UCL Institute of Ophthalmology


Retinal research pioneer dies in her early 80s.

16 November 2022

We are sad to announce the death of Dr Mary Voaden.


By Professor John Marshall

I'm sad to announce the death of Dr Mary Voaden on 1 November 2022. Mary was in her early 80s. She joined the then Institute of Ophthalmology, at the time located in Judd Street, in 1964 at a time when Professor Herbert Dartnell headed the MRC Visual Science Group. Dartnell was the originator of the eponymous nomogram characterising the behaviour of rhodopsin. Mary joined this unit working with Professor Robert Weale and in the early days worked on the biochemistry underlying the development of the lens. In the ‘70s her work moved towards the biochemistry of the retina and over the next three decades she published 65 seminal peer reviewed papers including several in Nature relating to the biochemistry of the retina.

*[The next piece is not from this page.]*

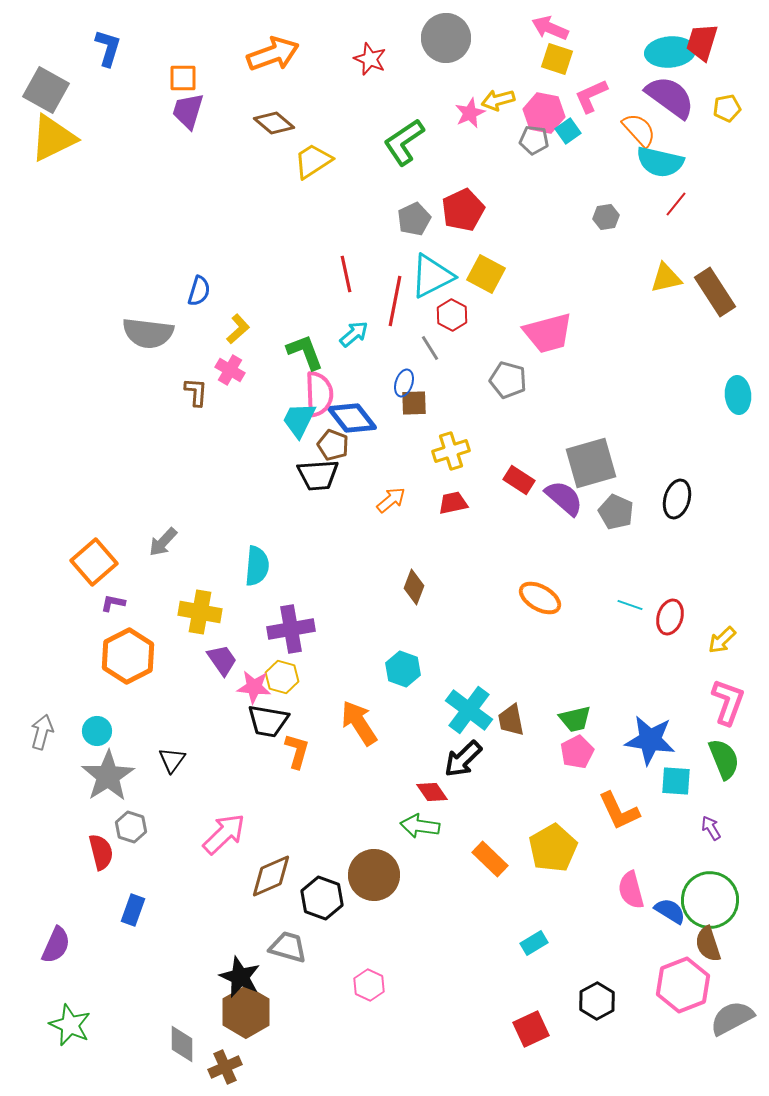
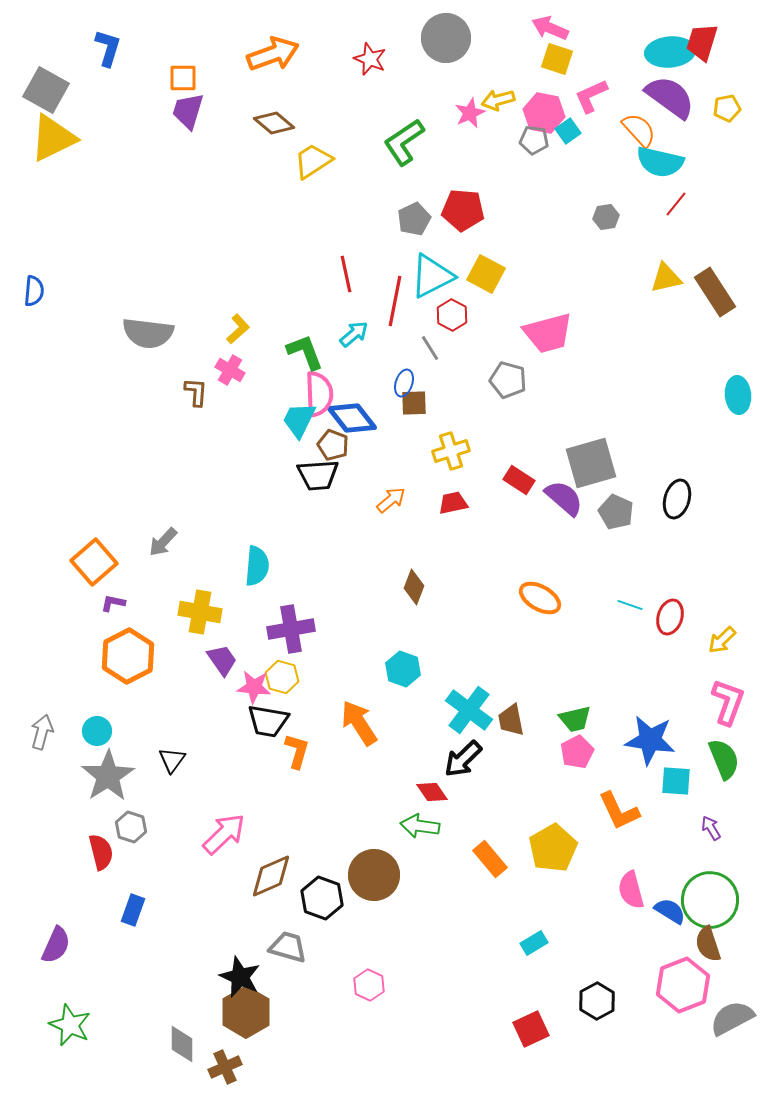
red pentagon at (463, 210): rotated 30 degrees clockwise
blue semicircle at (199, 291): moved 165 px left; rotated 12 degrees counterclockwise
orange rectangle at (490, 859): rotated 6 degrees clockwise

Mary was particularly well known for her work elucidating the importance of glutamate, aspartate, lysine, GABA and Taurine as neurotransmitters. She was particularly interested in quantifying the effects of light on modification of retinal metabolism and extended this to studies on the mechanisms of light damage and the protective effects of taurine. She established methods for enhancing the recovery of electrophysiological functions in post-mortem human retina. She was a pioneer in demonstrating methodology to enhance survival of active transport systems in donor human RPE and thus allowed the assessment of changes as a function of age. She analysed the role of cGMP and calcium in the photoreceptor cells and assessed anomalies of this function in a variety of models of retinal degeneration. Mary was the first to show that when mRNA was injected into Xenopus oocytes the transduction machinery was both translated and activated resulting in a photo response. She established the presence of several blood biomarkers in inherited retinal dystrophies in humans and also elucidated the underlying mechanisms of retinal degenerations in both Abyssinian cats and Tibetan terrier dogs. Mary was also an excellent teacher who guided the PhDs of individuals like Ali Hussain and Norma Lake who both pursued academic careers. She was also the first in the Institute to establish a teaching program running an MSc course in neuro biochemistry together with colleagues at the Institute of Psychiatry. She was a great biochemist and a wonderful colleague and will be sadly missed by all who knew her.